Task goal: Copy each of the lines below character for character, and leave the pictures out of your answer.

::: Exercise inputs :::

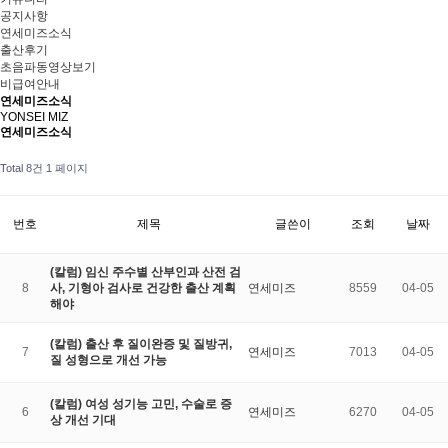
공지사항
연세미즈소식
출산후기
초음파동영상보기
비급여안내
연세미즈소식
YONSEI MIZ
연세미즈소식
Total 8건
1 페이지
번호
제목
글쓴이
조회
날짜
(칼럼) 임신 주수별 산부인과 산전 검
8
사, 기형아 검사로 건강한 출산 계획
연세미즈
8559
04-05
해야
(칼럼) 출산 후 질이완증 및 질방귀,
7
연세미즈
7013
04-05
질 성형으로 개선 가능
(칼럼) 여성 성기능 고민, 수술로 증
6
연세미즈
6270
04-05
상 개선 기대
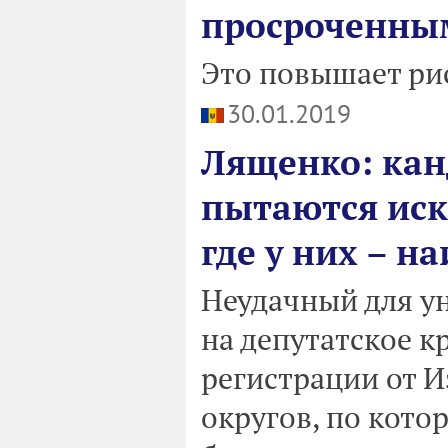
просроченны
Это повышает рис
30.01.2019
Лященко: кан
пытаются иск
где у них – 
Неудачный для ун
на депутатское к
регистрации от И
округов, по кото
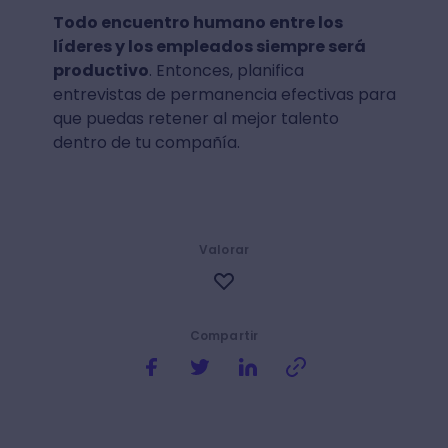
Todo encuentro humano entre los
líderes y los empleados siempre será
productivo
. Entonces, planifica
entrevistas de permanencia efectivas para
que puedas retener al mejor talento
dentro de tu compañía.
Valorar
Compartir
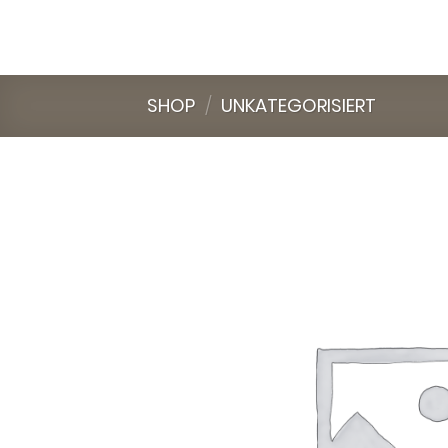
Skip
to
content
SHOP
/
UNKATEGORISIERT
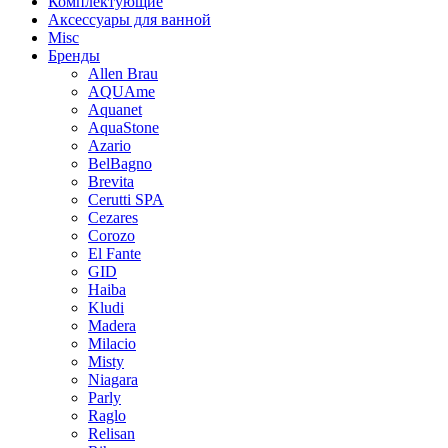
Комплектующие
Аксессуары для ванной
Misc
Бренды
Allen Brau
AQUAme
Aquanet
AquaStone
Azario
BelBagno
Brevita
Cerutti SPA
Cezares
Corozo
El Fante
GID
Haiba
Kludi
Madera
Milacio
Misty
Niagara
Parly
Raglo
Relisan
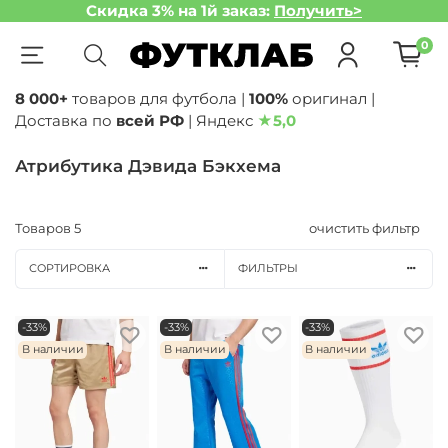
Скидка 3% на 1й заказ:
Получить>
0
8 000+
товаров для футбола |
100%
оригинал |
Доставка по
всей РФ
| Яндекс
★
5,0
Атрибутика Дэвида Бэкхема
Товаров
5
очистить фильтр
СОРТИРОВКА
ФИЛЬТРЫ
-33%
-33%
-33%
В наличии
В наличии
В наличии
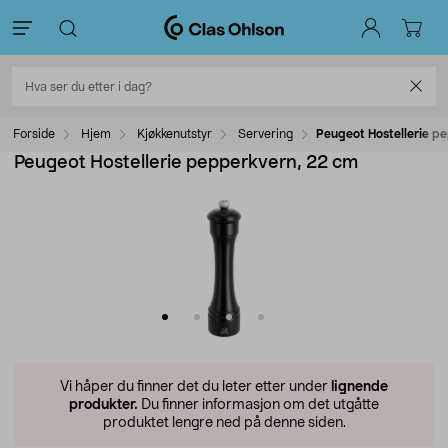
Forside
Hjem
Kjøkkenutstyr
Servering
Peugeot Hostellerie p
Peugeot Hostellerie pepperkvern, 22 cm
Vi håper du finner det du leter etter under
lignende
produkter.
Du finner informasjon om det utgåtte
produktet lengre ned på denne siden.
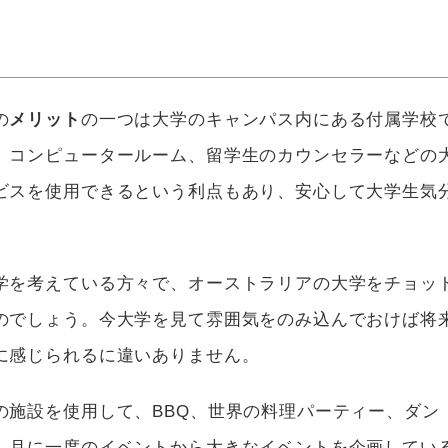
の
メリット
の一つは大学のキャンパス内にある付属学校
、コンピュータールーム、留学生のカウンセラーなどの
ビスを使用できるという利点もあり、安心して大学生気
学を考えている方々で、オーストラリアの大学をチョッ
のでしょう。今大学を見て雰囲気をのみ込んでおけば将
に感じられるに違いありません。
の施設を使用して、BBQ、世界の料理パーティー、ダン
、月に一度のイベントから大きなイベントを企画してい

:::

Result for this task:
공지사항
연세미즈소식
출산후기
초음파동영상보기
비급여안내
연세미즈소식
YONSEI MIZ
연세미즈소식
Total 8건
1 페이지
번호
제목
글쓴이
조회
날짜
(칼럼) 임신 주수별 산부인과 산전 검
8
사, 기형아 검사로 건강한 출산 계획
연세미즈
8559
04-05
해야
(칼럼) 출산 후 질이완증 및 질방귀,
7
연세미즈
7013
04-05
질 성형으로 개선 가능
(칼럼) 여성 성기능 고민, 수술로 증
6
연세미즈
6270
04-05
상 개선 기대
просроченны
Это повышает рис
30.01.2019
Лященко: кан
пытаются иск
где у них – 
Неудачный для ун
на депутатское к
регистрации от И
округов, по кото
Todo encuentro humano entre los
líderes y los empleados siempre será
productivo
. Entonces, planifica
entrevistas de permanencia efectivas para
que puedas retener al mejor talento
dentro de tu compañía.
Valorar
Compartir
Skip
to
content
SHOP
/
UNKATEGORISIERT
Комплектующие
Аксессуары для ванной
Misc
Бренды
Allen Brau
AQUAme
Aquanet
AquaStone
Azario
BelBagno
Brevita
Cerutti SPA
Cezares
Corozo
El Fante
GID
Haiba
Kludi
Madera
Milacio
Misty
Niagara
Parly
Raglo
Relisan
Скидка 3% на 1й заказ:
Получить>
0
8 000+
товаров для футбола |
100%
оригинал |
Доставка по
всей РФ
| Яндекс
★
5,0
Атрибутика Дэвида Бэкхема
Товаров
5
очистить фильтр
СОРТИРОВКА
ФИЛЬТРЫ
-33%
-33%
-33%
В наличии
В наличии
В наличии
Forside
Hjem
Kjøkkenutstyr
Servering
Peugeot Hostellerie p
Peugeot Hostellerie pepperkvern, 22 cm
Vi håper du finner det du leter etter under
lignende
produkter.
Du finner informasjon om det utgåtte
produktet lengre ned på denne siden.
の
メリット
の一つは大学のキャンパス内にある付属学校
、コンピュータールーム、留学生のカウンセラーなどの
ビスを使用できるという利点もあり、安心して大学生気
学を考えている方々で、オーストラリアの大学をチョッ
のでしょう。今大学を見て雰囲気をのみ込んでおけば将
に感じられるに違いありません。
の施設を使用して、BBQ、世界の料理パーティー、ダン
、月に一度のイベントから大きなイベントを企画してい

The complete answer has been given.